▶ PROBLEM DETAILS:
For the records that follow, please set down exactly the lines between the one holding "DIRECTION OUTPUT ;" and the one holding "RECT 2.445000 -0.085000", inclusive, and only those.

▶ DATA EXCERPTS:
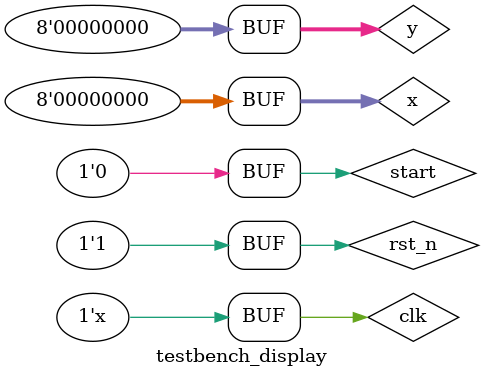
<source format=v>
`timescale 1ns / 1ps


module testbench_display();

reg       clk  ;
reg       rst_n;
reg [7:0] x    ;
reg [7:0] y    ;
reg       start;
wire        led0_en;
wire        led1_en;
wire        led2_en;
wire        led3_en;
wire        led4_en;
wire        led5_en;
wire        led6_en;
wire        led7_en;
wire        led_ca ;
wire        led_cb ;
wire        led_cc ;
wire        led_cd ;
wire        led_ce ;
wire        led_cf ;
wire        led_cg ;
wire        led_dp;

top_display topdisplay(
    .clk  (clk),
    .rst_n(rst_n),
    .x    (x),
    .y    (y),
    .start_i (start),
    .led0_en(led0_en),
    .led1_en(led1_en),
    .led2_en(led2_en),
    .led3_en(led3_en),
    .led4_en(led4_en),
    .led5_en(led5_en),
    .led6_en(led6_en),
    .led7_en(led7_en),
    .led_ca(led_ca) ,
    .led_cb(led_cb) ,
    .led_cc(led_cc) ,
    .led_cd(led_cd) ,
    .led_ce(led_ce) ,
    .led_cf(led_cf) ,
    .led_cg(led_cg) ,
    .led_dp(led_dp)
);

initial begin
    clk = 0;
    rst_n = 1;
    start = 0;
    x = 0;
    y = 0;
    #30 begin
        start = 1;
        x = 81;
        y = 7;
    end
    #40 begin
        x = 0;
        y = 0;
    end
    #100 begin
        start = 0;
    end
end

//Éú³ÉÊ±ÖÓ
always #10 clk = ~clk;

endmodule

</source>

* * *

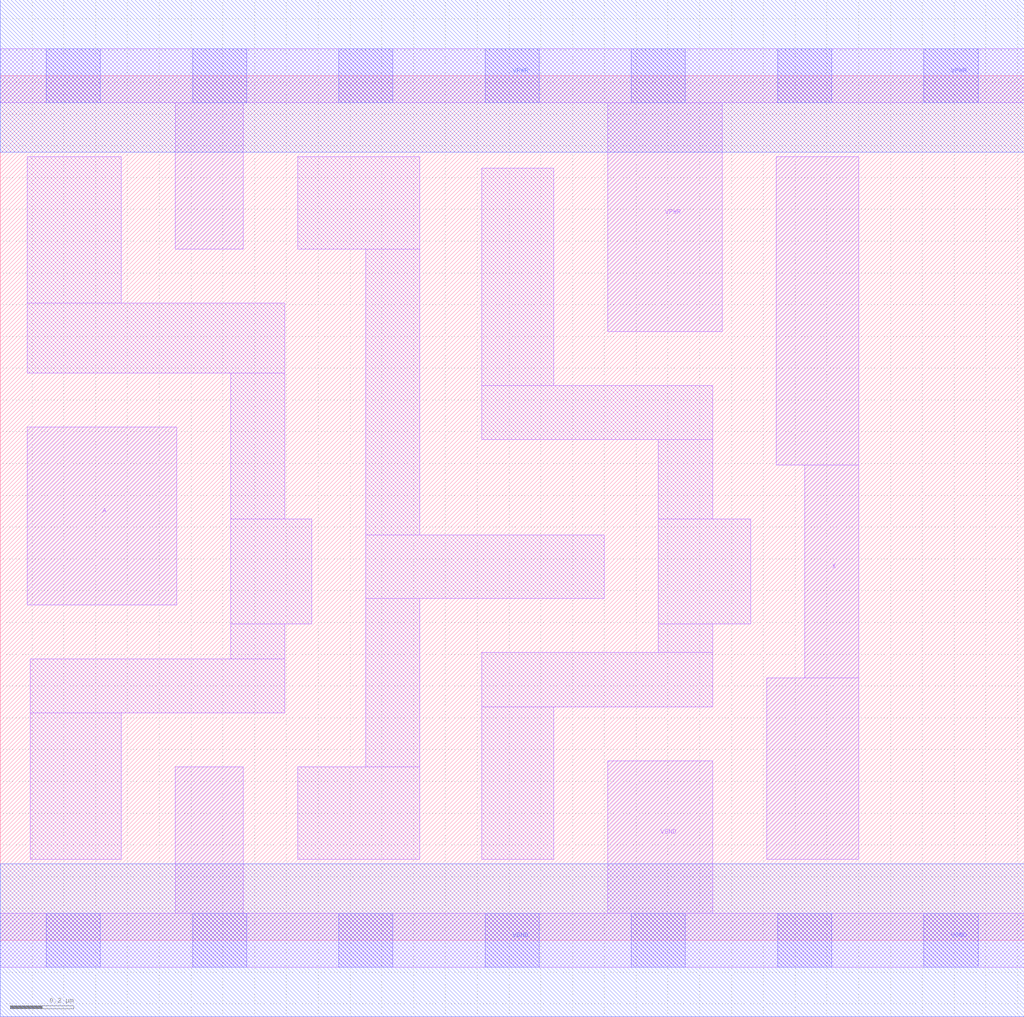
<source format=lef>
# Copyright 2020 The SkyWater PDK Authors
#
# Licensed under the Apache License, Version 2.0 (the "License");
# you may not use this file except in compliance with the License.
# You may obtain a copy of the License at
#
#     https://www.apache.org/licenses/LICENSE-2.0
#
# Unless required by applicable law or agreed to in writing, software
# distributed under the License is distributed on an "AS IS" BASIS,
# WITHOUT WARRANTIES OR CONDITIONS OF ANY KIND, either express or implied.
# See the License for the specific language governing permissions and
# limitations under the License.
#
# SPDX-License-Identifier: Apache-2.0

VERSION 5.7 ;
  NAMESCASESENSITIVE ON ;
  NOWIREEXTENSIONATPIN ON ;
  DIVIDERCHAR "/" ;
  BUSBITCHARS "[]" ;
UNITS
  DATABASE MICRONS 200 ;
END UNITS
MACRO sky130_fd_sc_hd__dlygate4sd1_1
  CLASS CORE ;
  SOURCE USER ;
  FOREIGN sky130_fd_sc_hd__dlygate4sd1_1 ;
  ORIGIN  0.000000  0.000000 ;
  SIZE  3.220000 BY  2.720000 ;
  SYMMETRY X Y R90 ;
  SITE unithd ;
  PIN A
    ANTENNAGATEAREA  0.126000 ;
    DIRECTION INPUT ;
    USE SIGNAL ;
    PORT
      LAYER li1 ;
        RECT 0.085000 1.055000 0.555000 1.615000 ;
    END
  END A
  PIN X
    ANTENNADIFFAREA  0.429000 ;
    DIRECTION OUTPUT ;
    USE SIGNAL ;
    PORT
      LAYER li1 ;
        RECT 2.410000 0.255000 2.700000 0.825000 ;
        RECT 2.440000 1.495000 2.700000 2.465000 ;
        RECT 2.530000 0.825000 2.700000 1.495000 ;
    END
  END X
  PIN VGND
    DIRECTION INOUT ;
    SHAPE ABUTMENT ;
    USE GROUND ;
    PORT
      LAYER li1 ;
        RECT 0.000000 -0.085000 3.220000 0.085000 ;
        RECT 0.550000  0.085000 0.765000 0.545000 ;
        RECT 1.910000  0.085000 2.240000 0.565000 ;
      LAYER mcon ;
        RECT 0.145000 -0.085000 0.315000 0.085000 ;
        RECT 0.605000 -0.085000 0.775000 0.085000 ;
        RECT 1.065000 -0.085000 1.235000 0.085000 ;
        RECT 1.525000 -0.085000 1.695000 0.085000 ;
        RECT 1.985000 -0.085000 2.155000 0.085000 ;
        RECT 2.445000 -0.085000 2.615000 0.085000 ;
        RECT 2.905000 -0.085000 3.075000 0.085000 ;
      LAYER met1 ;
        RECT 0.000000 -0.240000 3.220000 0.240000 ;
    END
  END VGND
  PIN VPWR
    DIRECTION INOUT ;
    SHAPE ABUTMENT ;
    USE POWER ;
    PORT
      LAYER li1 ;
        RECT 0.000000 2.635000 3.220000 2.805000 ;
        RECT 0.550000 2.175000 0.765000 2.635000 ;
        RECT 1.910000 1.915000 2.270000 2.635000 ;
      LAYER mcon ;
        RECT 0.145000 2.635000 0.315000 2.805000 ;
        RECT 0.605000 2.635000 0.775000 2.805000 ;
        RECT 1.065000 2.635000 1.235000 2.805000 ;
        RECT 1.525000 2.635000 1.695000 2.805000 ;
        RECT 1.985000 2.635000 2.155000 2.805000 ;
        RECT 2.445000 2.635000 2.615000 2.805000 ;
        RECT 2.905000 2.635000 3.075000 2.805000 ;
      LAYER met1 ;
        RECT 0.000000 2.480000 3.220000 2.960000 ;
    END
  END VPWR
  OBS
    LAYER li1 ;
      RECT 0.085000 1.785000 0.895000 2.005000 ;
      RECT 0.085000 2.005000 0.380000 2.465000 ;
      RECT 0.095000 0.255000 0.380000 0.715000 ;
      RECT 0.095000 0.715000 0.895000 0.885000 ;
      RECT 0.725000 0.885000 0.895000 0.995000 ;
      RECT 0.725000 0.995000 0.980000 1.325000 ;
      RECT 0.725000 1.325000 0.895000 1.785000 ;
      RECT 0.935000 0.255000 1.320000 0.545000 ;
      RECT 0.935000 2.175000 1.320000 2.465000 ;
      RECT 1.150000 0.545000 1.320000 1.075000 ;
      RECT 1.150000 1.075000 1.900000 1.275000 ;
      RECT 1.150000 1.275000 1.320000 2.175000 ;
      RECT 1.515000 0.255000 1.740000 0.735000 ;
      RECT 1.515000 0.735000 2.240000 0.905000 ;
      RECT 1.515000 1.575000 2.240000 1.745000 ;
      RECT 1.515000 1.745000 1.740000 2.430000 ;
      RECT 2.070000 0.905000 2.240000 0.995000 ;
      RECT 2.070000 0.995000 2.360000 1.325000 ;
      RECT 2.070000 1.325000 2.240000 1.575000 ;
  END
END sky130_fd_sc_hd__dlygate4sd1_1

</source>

▶ SOLUTION TO THIS EXERCISE:
    DIRECTION OUTPUT ;
    USE SIGNAL ;
    PORT
      LAYER li1 ;
        RECT 2.410000 0.255000 2.700000 0.825000 ;
        RECT 2.440000 1.495000 2.700000 2.465000 ;
        RECT 2.530000 0.825000 2.700000 1.495000 ;
    END
  END X
  PIN VGND
    DIRECTION INOUT ;
    SHAPE ABUTMENT ;
    USE GROUND ;
    PORT
      LAYER li1 ;
        RECT 0.000000 -0.085000 3.220000 0.085000 ;
        RECT 0.550000  0.085000 0.765000 0.545000 ;
        RECT 1.910000  0.085000 2.240000 0.565000 ;
      LAYER mcon ;
        RECT 0.145000 -0.085000 0.315000 0.085000 ;
        RECT 0.605000 -0.085000 0.775000 0.085000 ;
        RECT 1.065000 -0.085000 1.235000 0.085000 ;
        RECT 1.525000 -0.085000 1.695000 0.085000 ;
        RECT 1.985000 -0.085000 2.155000 0.085000 ;
        RECT 2.445000 -0.085000 2.615000 0.085000 ;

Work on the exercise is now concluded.